Ich hoffe, dass wir bis zum August alle wichtigen Bereiche digitalisieren werden und dann deutlich schneller und fehlerfreier arbeiten können. Ich werde die Anweisungen an alle über die Software an eure Smartphones schicken, damit ich nicht jeden Tag persönlich auf die Baustelle kommen muss. Ihr schickt mir online in Echtzeit Berichte über die Arbeitsfortschritte.«
Erwin meldete sich: »Thomas, wie soll ich das denn machen? Ich habe doch gar nicht so ein smart Dingens. Mit meinem guten alten Nokia-Telefon geht das wohl nicht, oder?«
»Selbstverständlich bekommst du ein neues Smartphone. Ich werde einen Firmenvertrag einrichten, damit alle nach und nach die gleichen Geräte bekommen.«
»Aber nicht so ein blödes iPhone!«, beschwerte sich Hans sofort. »Meine Tochter hat so eins, da komme ich überhaupt nicht mit klar!«
»Warum muss denn überhaupt alles geändert werden? Ich arbeite nun schon so lange hier und wir sind stets ohne Technik klargekommen« Erwin scharrte genervt mit einer Unterarmgehstütze im Kies. »Ich habe mir den Oberschenkelhals bei der Arbeit gebrochen und hoffe, in ein paar Monaten endlich wieder aufs Dach zu gehen, und nun kommst du mit so einem Technik-Krams. Wir sind doch keine Büro-Fuzzis.«
»Ihr seid ohne Technik klargekommen, aber der Betrieb hat so in den letzten Jahren nicht genügend Gewinn erwirtschaftet. Das muss anders werden, wir müssen hier deutlich rationalisieren, damit ihr effizienter arbeiten könnt und wir nicht mehr so viele Abstimmungsprobleme haben. Es soll niemand eingespart oder entlassen werden. Wir müssen aber mehr Ertrag erzielen«, erwiderte Thomas, jetzt schon leicht genervt.
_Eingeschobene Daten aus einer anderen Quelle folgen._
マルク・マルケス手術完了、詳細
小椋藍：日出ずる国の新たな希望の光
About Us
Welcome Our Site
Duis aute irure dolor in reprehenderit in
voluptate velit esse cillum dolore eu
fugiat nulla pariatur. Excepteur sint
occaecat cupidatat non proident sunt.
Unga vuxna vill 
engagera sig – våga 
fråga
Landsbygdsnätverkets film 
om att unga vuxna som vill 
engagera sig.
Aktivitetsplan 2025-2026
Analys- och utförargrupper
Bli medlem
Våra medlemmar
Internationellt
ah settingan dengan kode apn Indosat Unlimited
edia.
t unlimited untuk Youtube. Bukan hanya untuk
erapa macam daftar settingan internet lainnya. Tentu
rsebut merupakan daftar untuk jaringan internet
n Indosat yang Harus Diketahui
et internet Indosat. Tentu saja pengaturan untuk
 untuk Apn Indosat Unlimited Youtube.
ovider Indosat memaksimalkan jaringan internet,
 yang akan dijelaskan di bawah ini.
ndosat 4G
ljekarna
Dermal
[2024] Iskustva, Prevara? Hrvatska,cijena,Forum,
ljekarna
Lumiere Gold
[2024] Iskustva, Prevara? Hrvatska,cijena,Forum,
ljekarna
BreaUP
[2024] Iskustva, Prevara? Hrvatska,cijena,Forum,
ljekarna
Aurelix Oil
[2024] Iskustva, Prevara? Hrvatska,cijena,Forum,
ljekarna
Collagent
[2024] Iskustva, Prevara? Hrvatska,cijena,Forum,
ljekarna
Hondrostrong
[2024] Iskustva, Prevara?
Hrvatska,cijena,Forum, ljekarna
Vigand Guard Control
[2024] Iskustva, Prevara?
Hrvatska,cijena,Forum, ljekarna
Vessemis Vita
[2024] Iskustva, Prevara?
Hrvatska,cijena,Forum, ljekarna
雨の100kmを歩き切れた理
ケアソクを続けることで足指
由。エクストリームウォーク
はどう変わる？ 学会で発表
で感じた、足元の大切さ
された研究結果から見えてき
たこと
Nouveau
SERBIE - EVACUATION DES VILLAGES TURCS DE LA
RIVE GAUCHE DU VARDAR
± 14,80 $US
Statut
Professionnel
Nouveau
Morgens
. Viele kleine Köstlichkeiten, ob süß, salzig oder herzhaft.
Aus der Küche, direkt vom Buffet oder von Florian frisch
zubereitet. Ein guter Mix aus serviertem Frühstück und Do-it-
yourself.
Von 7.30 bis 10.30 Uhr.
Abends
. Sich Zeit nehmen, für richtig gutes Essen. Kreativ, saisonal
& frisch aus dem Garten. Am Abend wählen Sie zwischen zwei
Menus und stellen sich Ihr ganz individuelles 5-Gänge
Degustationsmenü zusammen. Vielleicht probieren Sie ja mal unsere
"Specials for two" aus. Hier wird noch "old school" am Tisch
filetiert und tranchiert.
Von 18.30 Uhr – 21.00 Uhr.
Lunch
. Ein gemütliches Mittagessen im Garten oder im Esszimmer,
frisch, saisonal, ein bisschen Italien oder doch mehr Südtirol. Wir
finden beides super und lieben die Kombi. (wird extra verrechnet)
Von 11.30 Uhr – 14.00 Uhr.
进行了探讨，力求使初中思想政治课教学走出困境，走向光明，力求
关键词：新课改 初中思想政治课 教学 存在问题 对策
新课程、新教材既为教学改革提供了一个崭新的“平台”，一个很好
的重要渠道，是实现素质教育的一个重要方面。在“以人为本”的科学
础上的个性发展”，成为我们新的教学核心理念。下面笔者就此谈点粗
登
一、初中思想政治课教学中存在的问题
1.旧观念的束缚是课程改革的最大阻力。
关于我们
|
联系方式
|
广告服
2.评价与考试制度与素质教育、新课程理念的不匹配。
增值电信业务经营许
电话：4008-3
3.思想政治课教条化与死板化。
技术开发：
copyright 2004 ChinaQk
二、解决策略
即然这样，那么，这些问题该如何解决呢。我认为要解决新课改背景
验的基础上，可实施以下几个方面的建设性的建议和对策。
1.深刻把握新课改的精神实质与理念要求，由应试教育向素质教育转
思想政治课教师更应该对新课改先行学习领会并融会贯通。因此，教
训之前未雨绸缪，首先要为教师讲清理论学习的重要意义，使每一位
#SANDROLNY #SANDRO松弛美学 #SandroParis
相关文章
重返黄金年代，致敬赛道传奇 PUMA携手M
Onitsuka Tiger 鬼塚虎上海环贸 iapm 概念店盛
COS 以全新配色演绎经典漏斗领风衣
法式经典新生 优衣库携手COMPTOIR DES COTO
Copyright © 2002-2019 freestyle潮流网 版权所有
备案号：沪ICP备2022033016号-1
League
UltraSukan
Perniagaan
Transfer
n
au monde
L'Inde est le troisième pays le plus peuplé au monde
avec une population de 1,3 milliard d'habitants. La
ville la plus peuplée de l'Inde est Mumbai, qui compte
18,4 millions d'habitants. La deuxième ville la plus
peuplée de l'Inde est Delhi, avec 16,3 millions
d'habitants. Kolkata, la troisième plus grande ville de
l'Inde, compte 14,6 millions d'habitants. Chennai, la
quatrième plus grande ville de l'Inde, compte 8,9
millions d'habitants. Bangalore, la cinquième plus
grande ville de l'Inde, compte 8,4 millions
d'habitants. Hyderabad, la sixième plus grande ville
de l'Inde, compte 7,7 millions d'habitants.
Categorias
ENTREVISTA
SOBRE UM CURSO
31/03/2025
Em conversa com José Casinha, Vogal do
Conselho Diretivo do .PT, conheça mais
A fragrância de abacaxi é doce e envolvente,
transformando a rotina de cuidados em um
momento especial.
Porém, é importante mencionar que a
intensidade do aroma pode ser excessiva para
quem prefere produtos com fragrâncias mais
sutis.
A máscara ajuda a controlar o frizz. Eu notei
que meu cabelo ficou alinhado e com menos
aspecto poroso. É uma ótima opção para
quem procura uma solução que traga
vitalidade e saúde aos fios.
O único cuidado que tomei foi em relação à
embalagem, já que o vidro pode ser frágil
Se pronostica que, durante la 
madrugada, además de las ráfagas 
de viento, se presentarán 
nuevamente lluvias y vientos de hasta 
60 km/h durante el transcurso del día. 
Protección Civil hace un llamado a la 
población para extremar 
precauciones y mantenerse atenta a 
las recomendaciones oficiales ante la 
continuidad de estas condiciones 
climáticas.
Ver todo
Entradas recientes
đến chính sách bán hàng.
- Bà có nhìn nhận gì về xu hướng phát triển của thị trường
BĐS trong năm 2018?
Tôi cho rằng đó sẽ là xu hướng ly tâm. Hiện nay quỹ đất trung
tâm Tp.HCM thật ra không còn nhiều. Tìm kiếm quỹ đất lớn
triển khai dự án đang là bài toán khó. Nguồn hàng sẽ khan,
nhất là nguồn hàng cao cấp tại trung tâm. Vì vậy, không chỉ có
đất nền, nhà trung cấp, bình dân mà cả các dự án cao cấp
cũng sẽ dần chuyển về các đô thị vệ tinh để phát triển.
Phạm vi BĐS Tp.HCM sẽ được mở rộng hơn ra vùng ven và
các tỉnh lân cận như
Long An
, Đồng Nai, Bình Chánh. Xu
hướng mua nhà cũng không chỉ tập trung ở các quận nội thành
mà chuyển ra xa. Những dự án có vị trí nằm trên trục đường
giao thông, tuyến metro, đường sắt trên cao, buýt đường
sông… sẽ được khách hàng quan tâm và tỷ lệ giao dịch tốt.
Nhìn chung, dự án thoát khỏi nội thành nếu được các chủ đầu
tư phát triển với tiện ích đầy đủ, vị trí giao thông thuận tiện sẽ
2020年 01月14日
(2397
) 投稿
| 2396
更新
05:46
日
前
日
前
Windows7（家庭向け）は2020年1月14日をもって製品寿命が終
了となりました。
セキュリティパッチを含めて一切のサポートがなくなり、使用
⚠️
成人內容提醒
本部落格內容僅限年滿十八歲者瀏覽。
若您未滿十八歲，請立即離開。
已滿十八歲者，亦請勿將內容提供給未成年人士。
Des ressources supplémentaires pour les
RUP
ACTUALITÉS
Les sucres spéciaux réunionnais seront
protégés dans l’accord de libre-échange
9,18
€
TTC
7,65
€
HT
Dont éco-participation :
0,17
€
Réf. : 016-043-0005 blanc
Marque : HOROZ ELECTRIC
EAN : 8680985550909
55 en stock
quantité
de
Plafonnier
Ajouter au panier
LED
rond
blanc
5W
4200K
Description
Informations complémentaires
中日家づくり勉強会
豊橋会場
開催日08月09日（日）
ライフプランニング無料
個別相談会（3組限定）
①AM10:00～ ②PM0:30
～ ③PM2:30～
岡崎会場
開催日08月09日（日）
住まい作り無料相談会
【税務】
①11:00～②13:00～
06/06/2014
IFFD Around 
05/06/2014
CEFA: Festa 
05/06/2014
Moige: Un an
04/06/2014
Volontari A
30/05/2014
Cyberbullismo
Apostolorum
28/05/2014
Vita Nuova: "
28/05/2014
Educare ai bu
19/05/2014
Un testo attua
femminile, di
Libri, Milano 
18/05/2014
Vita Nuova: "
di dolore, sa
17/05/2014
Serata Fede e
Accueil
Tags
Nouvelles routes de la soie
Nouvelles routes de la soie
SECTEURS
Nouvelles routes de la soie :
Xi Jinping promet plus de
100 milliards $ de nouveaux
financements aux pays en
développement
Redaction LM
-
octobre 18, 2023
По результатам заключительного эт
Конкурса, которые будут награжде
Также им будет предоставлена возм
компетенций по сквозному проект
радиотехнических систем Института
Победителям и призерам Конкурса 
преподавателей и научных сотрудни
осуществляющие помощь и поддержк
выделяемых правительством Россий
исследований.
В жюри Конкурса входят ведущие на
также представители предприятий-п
Zum Glück unterstützte Gerd ihn. »Ohne Technik haben wir hier bisher auch nicht gearbeitet, Erwin, schau dir mal das Werkzeug in den Fahrzeugen an. Das ist nicht mehr mit dem Werkzeug von vor zwanzig Jahren zu vergleichen. Frau Müller hat uns die Aufträge bisher auch immer aus dem Computer ausgedruckt und mitgegeben. Wenn das umgestellt ist, haben wir nicht mehr so viel Papier rumliegen, das wird sicherlich für alle viel einfacher.«
»Ja, und wir werden dann noch mehr kontrolliert und angewiesen, weil wir mit den Smartphones ständig unter Beobachtung stehen. Wir sind doch keine Marionetten!«, hielt Hans wieder dagegen.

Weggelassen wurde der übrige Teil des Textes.